[Saved data entries]
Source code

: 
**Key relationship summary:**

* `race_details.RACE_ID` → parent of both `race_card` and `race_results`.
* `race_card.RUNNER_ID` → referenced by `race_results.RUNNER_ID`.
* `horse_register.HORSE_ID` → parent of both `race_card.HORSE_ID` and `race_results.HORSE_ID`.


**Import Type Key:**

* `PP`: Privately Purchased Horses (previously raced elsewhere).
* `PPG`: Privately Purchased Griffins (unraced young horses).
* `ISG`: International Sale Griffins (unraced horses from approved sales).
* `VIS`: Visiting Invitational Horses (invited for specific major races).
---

Instructions to follow: Extract each line holding the word "unraced" from the records.

Completed task:
* `PPG`: Privately Purchased Griffins (unraced young horses).
* `ISG`: International Sale Griffins (unraced horses from approved sales).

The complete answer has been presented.